Finding that the tRNA sequences could induce RNA mobility raised the question of whether this occurred for endogenous RNAs. Database analysis and secondary structure predictions indicated that known Arabidopsis mobile transcripts are enriched in sequences that could form a TLS. Also, tRNA genes tend to be closer in the genome to loci encoding mobile mRNAs than to genes encoding nonmobile mRNAs. Analysis of RNA-sequencing data indicated that these nearby genes can form dicistronic mRNA-tRNA transcripts at a high frequency (see figure). For example, CHOLINE KINASE1 (CK1) produces a mobile transcript and the RNA-sequencing data included a CK1-tRNAGly dicistronic transcript. Indeed, in a T-DNA insertion mutant that separated CK1 from tRNAGly, the CK1 transcript failed to move across graft junctions.

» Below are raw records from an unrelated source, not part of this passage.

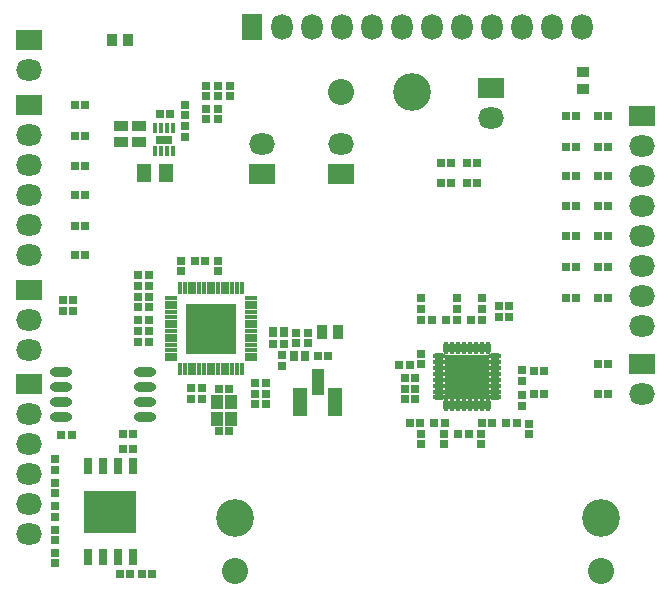
<source format=gts>
G04*
G04 #@! TF.GenerationSoftware,Altium Limited,Altium Designer,21.0.9 (235)*
G04*
G04 Layer_Color=8388736*
%FSTAX24Y24*%
%MOIN*%
G70*
G04*
G04 #@! TF.SameCoordinates,C81BF7DB-63EA-445F-9019-DF517AEC57AA*
G04*
G04*
G04 #@! TF.FilePolarity,Negative*
G04*
G01*
G75*
%ADD42O,0.0749X0.0316*%
%ADD43R,0.0281X0.0281*%
%ADD44R,0.0281X0.0281*%
%ADD45R,0.0316X0.0332*%
%ADD46R,0.0395X0.0867*%
%ADD47R,0.0513X0.0946*%
%ADD48R,0.0297X0.0257*%
%ADD49R,0.0415X0.0454*%
%ADD50R,0.0257X0.0297*%
%ADD51R,0.0415X0.0159*%
%ADD52R,0.1655X0.1655*%
%ADD53R,0.0159X0.0415*%
%ADD54R,0.0375X0.0454*%
%ADD55R,0.0454X0.0375*%
%ADD56R,0.0474X0.0627*%
%ADD57R,0.0552X0.0316*%
%ADD58R,0.0178X0.0375*%
%ADD59R,0.0257X0.0572*%
%ADD60R,0.1773X0.1419*%
%ADD61O,0.0178X0.0434*%
%ADD62O,0.0434X0.0178*%
%ADD63R,0.1458X0.1458*%
%ADD64R,0.0336X0.0415*%
%ADD65R,0.0415X0.0336*%
%ADD66R,0.0867X0.0710*%
%ADD67O,0.0867X0.0710*%
%ADD68R,0.0710X0.0867*%
%ADD69O,0.0710X0.0867*%
%ADD70C,0.1261*%
%ADD71C,0.0867*%
D42*
X026122Y029254D02*
D03*
Y028754D02*
D03*
Y028254D02*
D03*
Y027754D02*
D03*
X028917Y029254D02*
D03*
Y028754D02*
D03*
Y028254D02*
D03*
Y027754D02*
D03*
D43*
X034331Y030571D02*
D03*
Y030217D02*
D03*
X033937Y030571D02*
D03*
Y030217D02*
D03*
X033465Y029823D02*
D03*
Y029469D02*
D03*
X030439Y028721D02*
D03*
Y028366D02*
D03*
X030118Y032618D02*
D03*
Y032972D02*
D03*
X025906Y024429D02*
D03*
Y024783D02*
D03*
X041053Y031093D02*
D03*
Y031447D02*
D03*
X040699Y031093D02*
D03*
Y031447D02*
D03*
X041486Y028494D02*
D03*
Y02814D02*
D03*
X031339Y032972D02*
D03*
Y032618D02*
D03*
X038093Y029516D02*
D03*
Y029871D02*
D03*
X025906Y025217D02*
D03*
Y025571D02*
D03*
X041486Y029321D02*
D03*
Y028967D02*
D03*
D44*
X033169Y030197D02*
D03*
X033524D02*
D03*
X034665Y029803D02*
D03*
X03502D02*
D03*
X032579Y028898D02*
D03*
X032933D02*
D03*
X032579Y028543D02*
D03*
X032933D02*
D03*
X032579Y028189D02*
D03*
X032933D02*
D03*
X031358Y028701D02*
D03*
X031713D02*
D03*
Y027283D02*
D03*
X031358D02*
D03*
X026476Y027165D02*
D03*
X026122D02*
D03*
X029035Y03248D02*
D03*
X028681D02*
D03*
X029035Y032126D02*
D03*
X028681D02*
D03*
X041309Y027569D02*
D03*
X040955D02*
D03*
X040128D02*
D03*
X040482D02*
D03*
X038907D02*
D03*
X038553D02*
D03*
X038081D02*
D03*
X037726D02*
D03*
X029154Y02252D02*
D03*
X028799D02*
D03*
X03812Y030994D02*
D03*
X038474D02*
D03*
X03935Y027205D02*
D03*
X039705D02*
D03*
X040128Y030994D02*
D03*
X039774D02*
D03*
X039301D02*
D03*
X038947D02*
D03*
D45*
X033535Y030591D02*
D03*
X033157D02*
D03*
X034244Y029803D02*
D03*
X033866D02*
D03*
D46*
X03466Y028933D02*
D03*
D47*
X034069Y028254D02*
D03*
X035251D02*
D03*
D48*
X030799Y028374D02*
D03*
Y028714D02*
D03*
X030236Y037113D02*
D03*
Y037453D02*
D03*
Y037822D02*
D03*
Y038162D02*
D03*
X0381Y031715D02*
D03*
Y031375D02*
D03*
X030945Y038044D02*
D03*
Y037704D02*
D03*
X031339Y038044D02*
D03*
Y037704D02*
D03*
X030945Y038452D02*
D03*
Y038792D02*
D03*
X025906Y026011D02*
D03*
Y026351D02*
D03*
X025906Y023241D02*
D03*
Y022901D02*
D03*
X031339Y038452D02*
D03*
Y038792D02*
D03*
X025906Y023649D02*
D03*
Y023989D02*
D03*
X031732Y038452D02*
D03*
Y038792D02*
D03*
X0381Y026848D02*
D03*
Y027188D02*
D03*
X038888Y026848D02*
D03*
Y027188D02*
D03*
X040108Y026848D02*
D03*
Y027188D02*
D03*
X041722Y027202D02*
D03*
Y027542D02*
D03*
X040148Y031715D02*
D03*
Y031375D02*
D03*
X039321Y031715D02*
D03*
Y031375D02*
D03*
D49*
X031762Y028278D02*
D03*
X031309D02*
D03*
Y027707D02*
D03*
X031762D02*
D03*
D50*
X028176Y027205D02*
D03*
X028516D02*
D03*
X030578Y032953D02*
D03*
X030918D02*
D03*
X028688Y031772D02*
D03*
X029028D02*
D03*
X028688Y031417D02*
D03*
X029028D02*
D03*
X028688Y030984D02*
D03*
X029028D02*
D03*
X028688Y03063D02*
D03*
X029028D02*
D03*
X028688Y030276D02*
D03*
X029028D02*
D03*
X044343Y031732D02*
D03*
X044003D02*
D03*
Y036772D02*
D03*
X044343D02*
D03*
X044003Y037795D02*
D03*
X044343D02*
D03*
X026902Y037126D02*
D03*
X026562D02*
D03*
X026902Y036142D02*
D03*
X026562D02*
D03*
X029737Y037874D02*
D03*
X029397D02*
D03*
X037576Y029065D02*
D03*
X037916D02*
D03*
X028058Y02252D02*
D03*
X028398D02*
D03*
X04328Y036772D02*
D03*
X04294D02*
D03*
X04328Y035787D02*
D03*
X04294D02*
D03*
X04328Y034803D02*
D03*
X04294D02*
D03*
X04328Y03378D02*
D03*
X04294D02*
D03*
X04328Y032756D02*
D03*
X04294D02*
D03*
X04328Y031732D02*
D03*
X04294D02*
D03*
X039107Y035551D02*
D03*
X038767D02*
D03*
X039107Y036234D02*
D03*
X038767D02*
D03*
X044003Y035787D02*
D03*
X044343D02*
D03*
X044003Y032756D02*
D03*
X044343D02*
D03*
X044003Y03378D02*
D03*
X044343D02*
D03*
X044003Y034803D02*
D03*
X044343D02*
D03*
X026509Y031654D02*
D03*
X026169D02*
D03*
X026509Y031299D02*
D03*
X026169D02*
D03*
X037383Y029503D02*
D03*
X037723D02*
D03*
X037916Y028356D02*
D03*
X037576D02*
D03*
X026902Y03815D02*
D03*
X026562D02*
D03*
X026902Y035157D02*
D03*
X026562D02*
D03*
X044343Y029528D02*
D03*
X044003D02*
D03*
X026902Y034134D02*
D03*
X026562D02*
D03*
X044343Y028543D02*
D03*
X044003D02*
D03*
X026902Y03315D02*
D03*
X026562D02*
D03*
X039633Y036234D02*
D03*
X039973D02*
D03*
X039633Y035551D02*
D03*
X039973D02*
D03*
X04328Y037795D02*
D03*
X04294D02*
D03*
X028516Y026693D02*
D03*
X028176D02*
D03*
X037576Y028711D02*
D03*
X037916D02*
D03*
X042207Y028514D02*
D03*
X041867D02*
D03*
X042207Y029301D02*
D03*
X041867D02*
D03*
D51*
X032441Y031732D02*
D03*
Y031575D02*
D03*
Y031417D02*
D03*
X029764Y029685D02*
D03*
Y029843D02*
D03*
Y03D02*
D03*
Y030157D02*
D03*
Y030315D02*
D03*
Y030472D02*
D03*
Y03063D02*
D03*
Y030787D02*
D03*
Y030945D02*
D03*
Y031102D02*
D03*
Y03126D02*
D03*
Y031417D02*
D03*
Y031575D02*
D03*
Y031732D02*
D03*
X032441Y03126D02*
D03*
Y031102D02*
D03*
Y030945D02*
D03*
Y030787D02*
D03*
Y03063D02*
D03*
Y030472D02*
D03*
Y030315D02*
D03*
Y030157D02*
D03*
Y03D02*
D03*
Y029843D02*
D03*
Y029685D02*
D03*
D52*
X031102Y030709D02*
D03*
D53*
X032126Y02937D02*
D03*
X031969D02*
D03*
X031811D02*
D03*
X031654D02*
D03*
X031496D02*
D03*
X031339D02*
D03*
X031181D02*
D03*
X031024D02*
D03*
X030866D02*
D03*
X030709D02*
D03*
X030551D02*
D03*
X030394D02*
D03*
X030236D02*
D03*
X030079D02*
D03*
Y032047D02*
D03*
X030236D02*
D03*
X030394D02*
D03*
X030551D02*
D03*
X030709D02*
D03*
X030866D02*
D03*
X031024D02*
D03*
X031181D02*
D03*
X031339D02*
D03*
X031496D02*
D03*
X031654D02*
D03*
X031811D02*
D03*
X031969D02*
D03*
X032126D02*
D03*
D54*
X034813Y030591D02*
D03*
X035344D02*
D03*
D55*
X028701Y036939D02*
D03*
Y03747D02*
D03*
X02811D02*
D03*
Y036939D02*
D03*
D56*
X028886Y035906D02*
D03*
X029618D02*
D03*
D57*
X029528Y037008D02*
D03*
D58*
X029823Y037388D02*
D03*
X029626D02*
D03*
X029429D02*
D03*
X029232D02*
D03*
X029823Y036628D02*
D03*
X029626D02*
D03*
X029429D02*
D03*
X029232D02*
D03*
D59*
X028506Y02613D02*
D03*
X028006D02*
D03*
X027506D02*
D03*
X027006D02*
D03*
X028506Y023083D02*
D03*
X028006D02*
D03*
X027506D02*
D03*
X027006D02*
D03*
D60*
X027756Y024606D02*
D03*
D61*
X038947Y028159D02*
D03*
X039144D02*
D03*
X039341D02*
D03*
X039537D02*
D03*
X039734D02*
D03*
X039931D02*
D03*
X040128D02*
D03*
X040325D02*
D03*
Y030049D02*
D03*
X040128D02*
D03*
X039931D02*
D03*
X039734D02*
D03*
X039537D02*
D03*
X039341D02*
D03*
X039144D02*
D03*
X038947D02*
D03*
D62*
X040581Y028415D02*
D03*
Y028612D02*
D03*
Y028809D02*
D03*
Y029006D02*
D03*
Y029203D02*
D03*
Y0294D02*
D03*
Y029596D02*
D03*
Y029793D02*
D03*
X038691D02*
D03*
Y029596D02*
D03*
Y0294D02*
D03*
Y029203D02*
D03*
Y029006D02*
D03*
Y028809D02*
D03*
Y028612D02*
D03*
Y028415D02*
D03*
D63*
X039636Y029104D02*
D03*
D64*
X028346Y040315D02*
D03*
X027795D02*
D03*
D65*
X043504Y038701D02*
D03*
Y039252D02*
D03*
D66*
X040433Y03872D02*
D03*
X025039Y032008D02*
D03*
Y028858D02*
D03*
X045472Y029528D02*
D03*
Y037795D02*
D03*
X035433Y035866D02*
D03*
X025039Y03815D02*
D03*
Y040315D02*
D03*
X032795Y035866D02*
D03*
D67*
X040433Y037736D02*
D03*
X025039Y030008D02*
D03*
Y031008D02*
D03*
Y023858D02*
D03*
Y024858D02*
D03*
Y025858D02*
D03*
Y026858D02*
D03*
Y027858D02*
D03*
X045472Y028528D02*
D03*
Y030795D02*
D03*
Y031795D02*
D03*
Y032795D02*
D03*
Y033795D02*
D03*
Y034795D02*
D03*
Y035795D02*
D03*
Y036795D02*
D03*
X035433Y03685D02*
D03*
X025039Y03715D02*
D03*
Y03615D02*
D03*
Y03515D02*
D03*
Y03415D02*
D03*
Y03315D02*
D03*
Y039315D02*
D03*
X032795Y03685D02*
D03*
D68*
X03248Y040748D02*
D03*
D69*
X03348D02*
D03*
X03448D02*
D03*
X03548D02*
D03*
X03648D02*
D03*
X03748D02*
D03*
X03848D02*
D03*
X03948D02*
D03*
X04048D02*
D03*
X04148D02*
D03*
X04248D02*
D03*
X04348D02*
D03*
D70*
X037795Y038583D02*
D03*
X044094Y024409D02*
D03*
X03189D02*
D03*
D71*
X035433Y038583D02*
D03*
X044094Y022638D02*
D03*
X03189D02*
D03*
M02*

</source>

Thus, this emerging research shows that in addition to potential abundance-based movement into the phloem, some RNAs grab a tRNA ticket for a ride through the phloem and that the joined mRNA can be translated after transport. Such active transport, which can occur bidirectionally, and the specific mechanisms for routing these RNAs to their destination, remain intriguing questions for the future.

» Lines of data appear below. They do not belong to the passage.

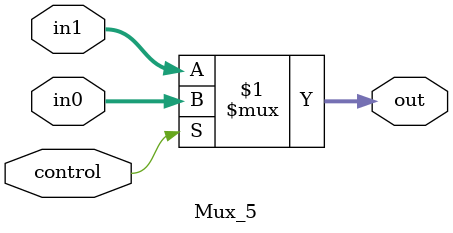
<source format=v>
`timescale 1ns / 1ps

module Mux_5 (in0,in1,control,out);
    input [4:0] in0;
    input [4:0] in1;
    input control;
    output [4:0] out;

    assign out=control?in0:in1;    

endmodule //Mux_5

</source>
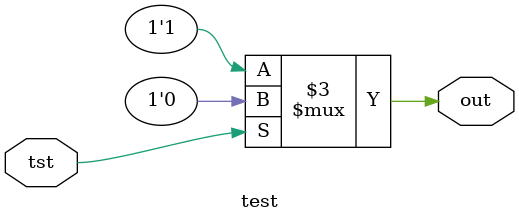
<source format=v>
`timescale 1ns / 1ps
module test(tst,out);
input tst;
output reg out;
always@(*)
begin
if(tst)
	out = 0;
else
	out = 1;
end
endmodule

</source>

Calderwood, A., Kopriva, S., Morris, R.J. (2016). Transcript abundance explains mRNA mobility data in Arabidopsis thaliana. Plant Cell 28: 610–615.
Hofmann, N.R. (2016). Should I stay or should I go? Abundance as a new null hypothesis for determination of mRNA mobility. Plant Cell 28: 597–598.
Spiegelman, Z., Golan, G., Wolf, S. (2013). Don’t kill the messenger: Long-distance trafficking of mRNA molecules. Plant Sci. 213: 1–8.
Thieme, C.J., Rojas-Triana, M., Stecyk, E., Schudoma, C., Zhang, W., Yang, L., Miñambres, M., Walther, D., Schulze, W.X., Paz-Ares, J., Scheible, W.-R., Kragler, F.(2015). Endogenous Arabidopsis messenger RNAs transported to distant tissues. Nat. Plants 1: 15025.
Zhang, W., Thieme, C., Kollwig, G., Apelt, F., Yang, L., Winter, W., Andresen, N., Walther, D., Kragler, F. (2016). tRNA-related sequences trigger systemic mRNA transport in plants. Plant Cell 28: 1237–1249.